Aim of the exercise
Reproduce every item below word for word, without the pictures.

[Input data — start]

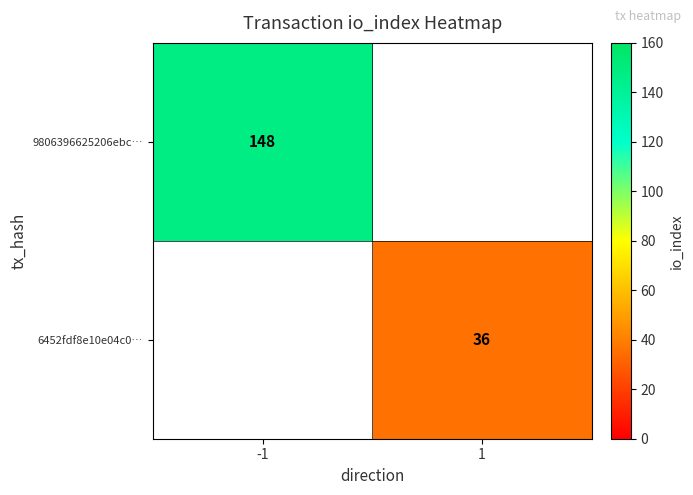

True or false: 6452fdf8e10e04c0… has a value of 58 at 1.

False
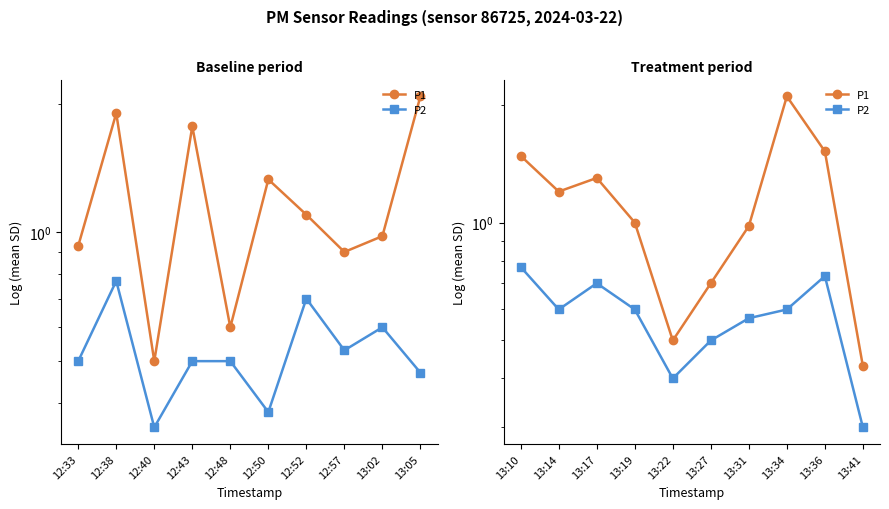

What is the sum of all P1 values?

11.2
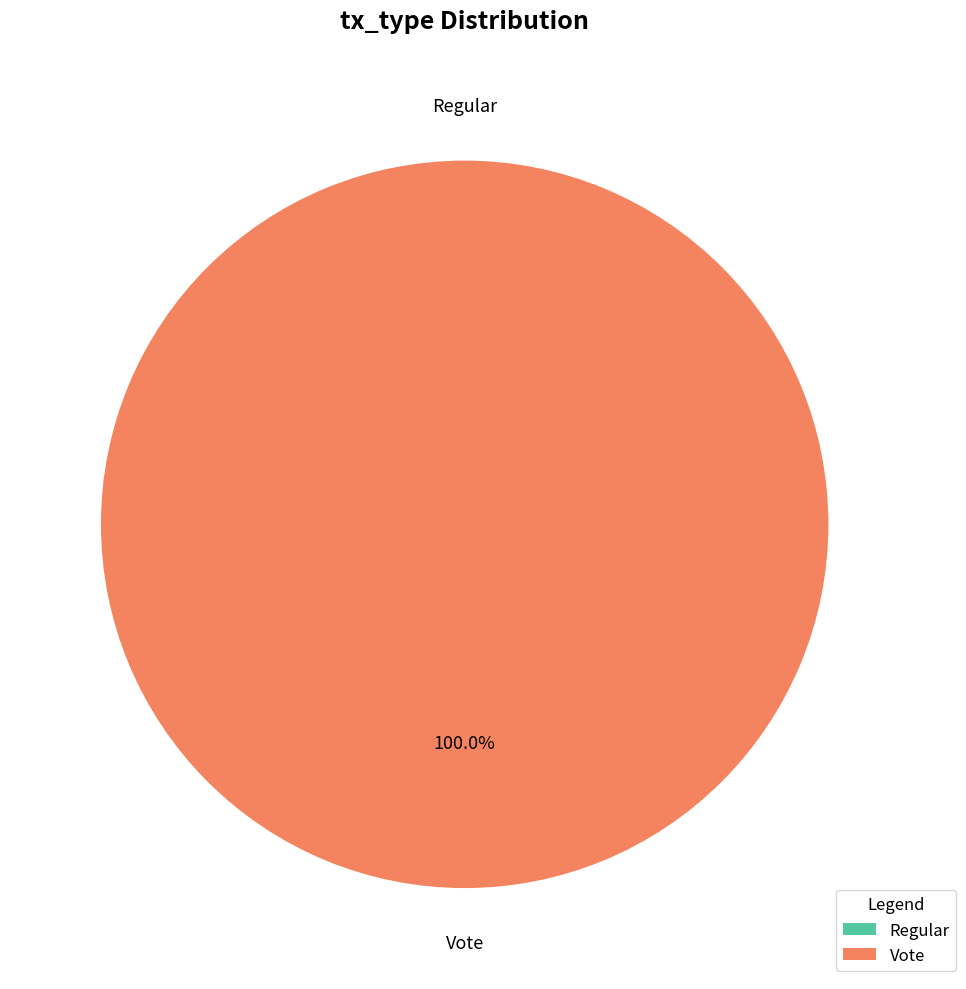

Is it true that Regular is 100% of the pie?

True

[Input data — finish]

Answer to this problem
True or false: 6452fdf8e10e04c0… has a value of 58 at 1.

False

What is the sum of all P1 values?

11.2

Is it true that Regular is 100% of the pie?

True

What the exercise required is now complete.